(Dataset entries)
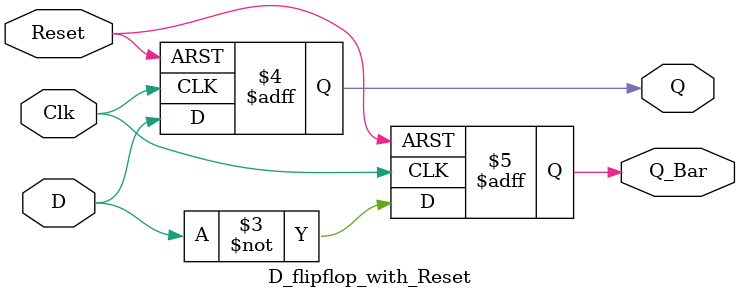
<source format=v>
`timescale 1ns / 1ps
module D_flipflop_with_Reset(
    input D,
    input Clk,
	 input Reset,
    output reg Q,
    output reg Q_Bar
    );
	 always @(posedge Clk, posedge Reset)
	 begin
	 if(Reset == 1)
	 begin
		Q <= 1'b0;
		Q_Bar <= 1'b1;
	 end
	 else
	 begin
		Q <= D;
		Q_Bar <=~ D;
	 end
	 end

endmodule

</source>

### REQUIREMENT:
Please return, exactly as written, the line containing "always @(posedge Clk, posedge Reset)" and every line after it through the end of the records above, and nothing else.

### EXERCISE RESULT:
	 always @(posedge Clk, posedge Reset)
	 begin
	 if(Reset == 1)
	 begin
		Q <= 1'b0;
		Q_Bar <= 1'b1;
	 end
	 else
	 begin
		Q <= D;
		Q_Bar <=~ D;
	 end
	 end

endmodule

</source>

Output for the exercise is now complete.